Images by Jamie Ferguson
The company was founded in 1954 by Jhoichi Fukushima, a former insurance salesman, and produced suits in the tradition of American Ivy style. The original factory, in Kaizuka City, Osaka, remains in operation to this day. But it wasn’t a bastion of Japanese Ivy forever. In 1980, Richard Gere wore Armani in American Gigolo, signalling Italian tailoring’s ascent to the international stage. Riding the wave of Italian enthusiasm through the ’80s, and assisted by numerous trips to Naples, Fukushima-san guided Ring Jacket towards a distinct, southern Italian style we see today: wider lapels, soft shoulders, and minimal padding.
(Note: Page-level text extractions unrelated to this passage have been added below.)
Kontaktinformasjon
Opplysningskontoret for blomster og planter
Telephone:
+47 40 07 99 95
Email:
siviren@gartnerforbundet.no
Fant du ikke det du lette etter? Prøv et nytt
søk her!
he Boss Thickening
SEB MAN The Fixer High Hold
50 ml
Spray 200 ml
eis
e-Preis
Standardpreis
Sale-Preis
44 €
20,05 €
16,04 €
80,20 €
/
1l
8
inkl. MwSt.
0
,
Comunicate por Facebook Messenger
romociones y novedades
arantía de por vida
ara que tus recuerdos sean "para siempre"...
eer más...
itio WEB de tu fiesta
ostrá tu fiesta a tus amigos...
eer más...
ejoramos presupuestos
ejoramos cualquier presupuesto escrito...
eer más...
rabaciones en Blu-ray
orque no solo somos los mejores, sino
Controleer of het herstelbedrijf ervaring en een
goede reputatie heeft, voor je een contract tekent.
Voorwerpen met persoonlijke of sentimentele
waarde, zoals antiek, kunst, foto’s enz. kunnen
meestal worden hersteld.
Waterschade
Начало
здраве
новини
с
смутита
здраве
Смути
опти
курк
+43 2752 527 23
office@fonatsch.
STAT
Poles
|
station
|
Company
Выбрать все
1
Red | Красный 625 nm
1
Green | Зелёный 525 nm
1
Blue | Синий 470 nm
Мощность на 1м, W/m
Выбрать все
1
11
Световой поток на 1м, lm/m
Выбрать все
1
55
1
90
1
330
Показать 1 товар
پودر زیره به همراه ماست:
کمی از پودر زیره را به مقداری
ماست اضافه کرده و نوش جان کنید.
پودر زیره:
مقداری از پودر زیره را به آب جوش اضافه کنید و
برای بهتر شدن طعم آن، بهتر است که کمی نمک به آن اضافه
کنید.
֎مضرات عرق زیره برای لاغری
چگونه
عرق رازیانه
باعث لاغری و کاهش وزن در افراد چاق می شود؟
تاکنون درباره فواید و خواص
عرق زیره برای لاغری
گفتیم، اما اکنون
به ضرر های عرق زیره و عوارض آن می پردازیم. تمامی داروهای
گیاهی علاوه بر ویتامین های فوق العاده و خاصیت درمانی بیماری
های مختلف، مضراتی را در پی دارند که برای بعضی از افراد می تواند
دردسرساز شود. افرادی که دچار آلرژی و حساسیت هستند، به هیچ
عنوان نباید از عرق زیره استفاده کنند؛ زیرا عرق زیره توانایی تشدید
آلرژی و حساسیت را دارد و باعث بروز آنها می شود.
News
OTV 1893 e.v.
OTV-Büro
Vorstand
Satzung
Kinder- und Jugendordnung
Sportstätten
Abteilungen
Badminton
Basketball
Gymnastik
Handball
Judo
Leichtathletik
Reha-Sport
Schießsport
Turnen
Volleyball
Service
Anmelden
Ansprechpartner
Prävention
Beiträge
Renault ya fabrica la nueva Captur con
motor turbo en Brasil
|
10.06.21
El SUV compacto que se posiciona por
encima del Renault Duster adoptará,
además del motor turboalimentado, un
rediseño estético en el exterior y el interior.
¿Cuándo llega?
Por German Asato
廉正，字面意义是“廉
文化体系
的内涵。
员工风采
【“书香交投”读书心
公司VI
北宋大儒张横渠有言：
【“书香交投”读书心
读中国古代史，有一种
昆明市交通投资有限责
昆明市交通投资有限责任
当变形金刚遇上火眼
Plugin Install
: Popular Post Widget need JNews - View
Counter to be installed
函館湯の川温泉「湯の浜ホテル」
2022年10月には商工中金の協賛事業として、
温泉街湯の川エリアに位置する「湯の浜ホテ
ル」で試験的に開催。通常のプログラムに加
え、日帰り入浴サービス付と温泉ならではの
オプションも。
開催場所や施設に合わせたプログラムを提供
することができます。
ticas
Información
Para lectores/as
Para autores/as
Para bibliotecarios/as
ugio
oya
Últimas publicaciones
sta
It’s not easy to produce quality tailoring at scale without losing the heart of an artisanal product. Yet Ring Jacket preserves many traditional elements of craft found in the Italian sartoria within the rigour of a sophisticated modern factory. Buttons are sewn and coats are pressed by hand. A thin, lightweight canvas chest-piece is used, and collars and sleeves are also hand-attached. The factory uses traditional paper patterns, and cloth is hand-cut—but laser-guided—in a marriage of old and new technology. The same innovation can be seen in Ring’s exclusive fabrics, such as ‘Calm Twist’ business suiting and the comfortable pure wool ‘Balloon’ fabric.
Beyond the suits, all of Ring Jacket’s pieces today have this same sensibility. They are modern takes on classic garments, from shirts in cotton chambray and soft jersey to the stunning double-breasted polo coat in ‘Balloon’ wool. And there are some brilliant pieces of cross-cultural achievement: a suit of English flannel in an Italian cut executed with Japanese precision.
Ring Jacket stands out as a brand that successfully merges the meticulous craftsmanship of Japanese tailoring with the relaxed elegance of Italian style. Their dedication to quality, innovation, and tradition has established them as a unique presence in the world of menswear. Whether you’re looking for a suit with soft construction and modern cuts or garments made from exclusive Japanese fabrics, Ring Jacket offers an unparalleled blend of rigour and sprezzatura.